Data for recent months have been positive though. For example, Reuters reported on Wednesday that Japan's machinery orders rose in January.

Japan's core machinery orders rose more than expected in January, marking their second straight month of gains as rising exports and robust profits encourage companies to lift spending on plant and equipment...

Core machinery orders, a highly volatile data series regarded as a leading indicator of capital spending, rose 4.2 percent in January from the previous month, Cabinet Office data showed on Wednesday.

There were also positive data out from Germany on Wednesday. Bloomberg reports:

Industrial production in Germany, Europe’s largest economy, rose in January as construction activity rebounded from its winter hiatus.

Output increased 1.8 percent from December, when it slipped a revised 0.6 percent, the Economy Ministry in Berlin said today. Economists had forecast a 1.7 percent gain, the median of 35 estimates in a Bloomberg News survey showed. In the year, production rose 12.5 percent when adjusted for working days.

The almost-continuous flow of positive economic data around the world is pushing central banks into tightening monetary policy, not least in Asia. From Bloomberg on Wednesday:

Asian central banks stepped up their battle against inflation as Thailand and Vietnam raised interest rates, seeking to defuse price pressures before the global jump in oil costs reverberates through the region.

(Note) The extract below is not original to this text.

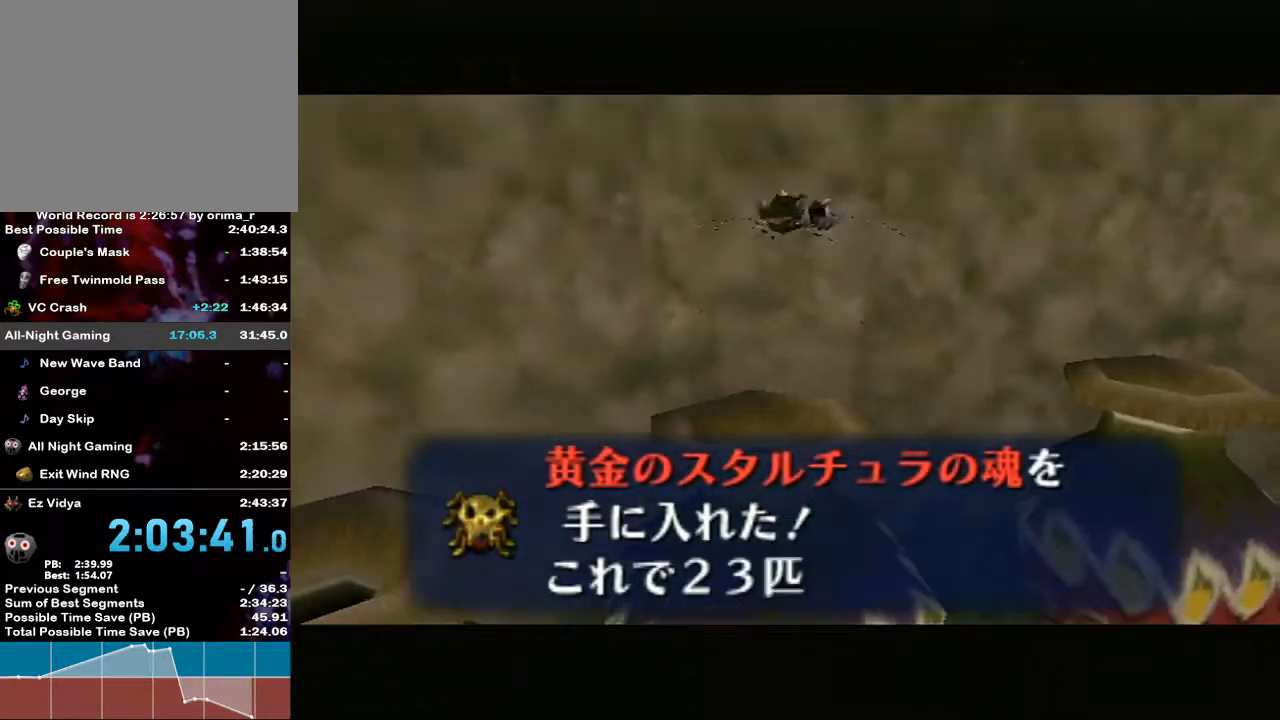
{"buttons": [], "left_stick": "center", "right_stick": "center", "events": []}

The Bank of Thailand increased the one-day bond repurchase rate by a quarter of a percentage point to 2.50 percent, it said in Bangkok today...

“We still see the need to continue rate normalization,” Bank of Thailand Assistant Governor Paiboon Kittisrikangwan said today, pointing out that deposit rates are still below inflation levels...

The Bank of Thailand’s rate increase was predicted by 17 out of 20 economists surveyed by Bloomberg News, with three seeing no change. Vietnam’s central bank raised the refinancing rate, one of the main policy tools identified by the State Bank of Vietnam last week, to 12 percent yesterday, boosting borrowing costs for the third time in as many weeks. The bank also lifted the discount rate to 12 percent from 7 percent.